Moving Past the Required Reflection
By Monica DeMuro
Reflection is something we’re all taught as educators going through college. For some of us, by the time we graduate, reflection becomes rote, something we have to check off at the end of the semester. It became that way for me. At times, I felt as though I was reflecting upon reflecting upon reflecting. I couldn’t take it anymore! Like many methods learned in our education classes, the value of reflection only became realized in practice in the real life classroom.
Through the tumultuous affair that was my first year teaching, reflection, which should have been a life preserver was pushed out of my mind as I tried to stay afloat that year. It wasn’t really until my fifth or sixth year teaching where I truly saw the value of reflection. For a while, I had been reflecting on the effectiveness of my instruction or the management in my classroom in my head. A random sticky note here and there may have made it on to a lesson or unit plan. There was no follow through to the next year. Nothing that actually improved my way of educating. I had to start taking my reflection-like thoughts and move them into writing. I bought a brand new notebook and established my professional goal as keeping a reflection log to enhance and improve my instruction.
Before I started my reflection log, I thought about what I wanted out of it. What I truly wanted out of the experience was to see what practices of mine were effective and which ones were ineffective. What was working and what didn’t work within my four walls.

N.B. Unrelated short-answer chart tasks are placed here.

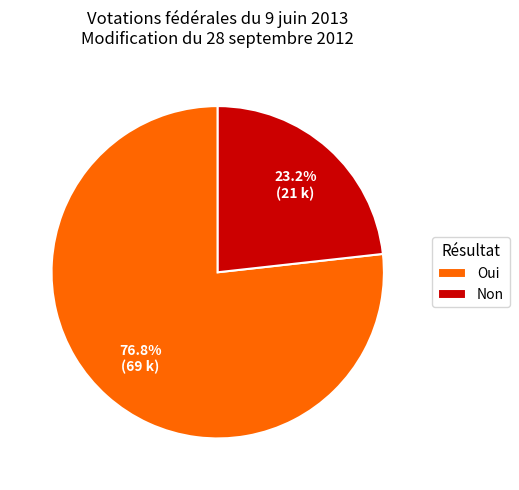

To the nearest percent, what is the difference between the largest and smallest slice percentages?

54%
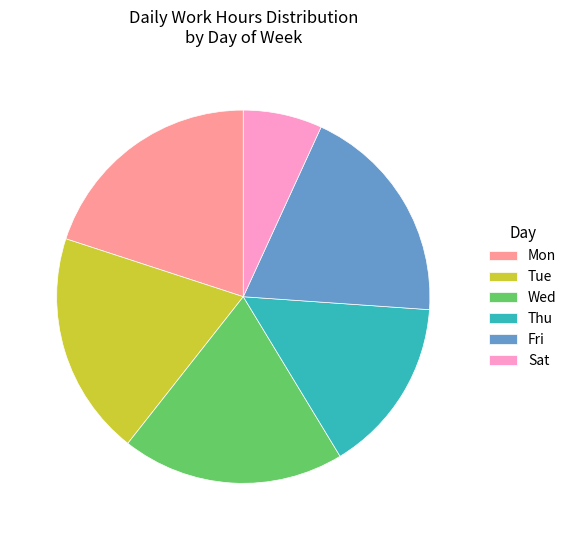

What is the ratio of the value at Wed to the value at Sat?

2.8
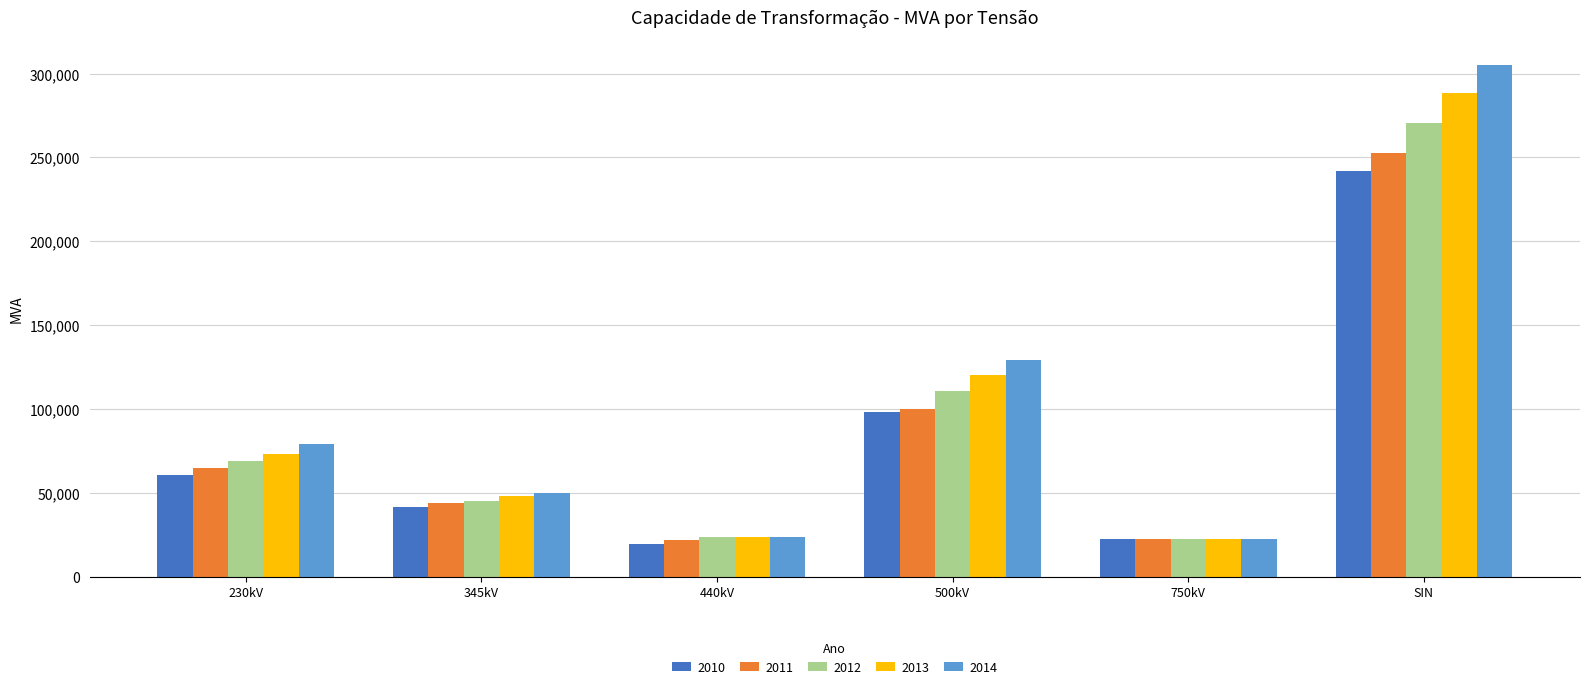

At SIN, list the series in order from largest to smallest.

2014, 2013, 2012, 2011, 2010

I used a basic template when I would sit down at the end of the day. I split each notebook page into thirds. On the top of the page, I would summarize what we did during the day. In the middle, I would make notes of what worked well with the lesson, and then in the bottom, I would make notes on what needed to be worked on. With any remaining space I would write down ideas for future lessons. This year and in future years, I am able to look at the notes that I have and use them to become a better teacher.
Reflection is something that is important to all of us, and it is also something that can be personalized. As teachers, we are always evolving. Our reflections should show that. As another year comes to a close and summer is on the horizon, reflect back over not only the year you had, but how you can make next year even better. Embrace reflection. Allow it to improve your teaching, allow it to improve you. We are being held to such high standards of accountability these days. But most important is to be accountable to you.
Monica DeMuro is an Eighth grade English teacher in the Central Bucks School District. This is her eighth year teaching, and she became a PAWLP fellow in 2013.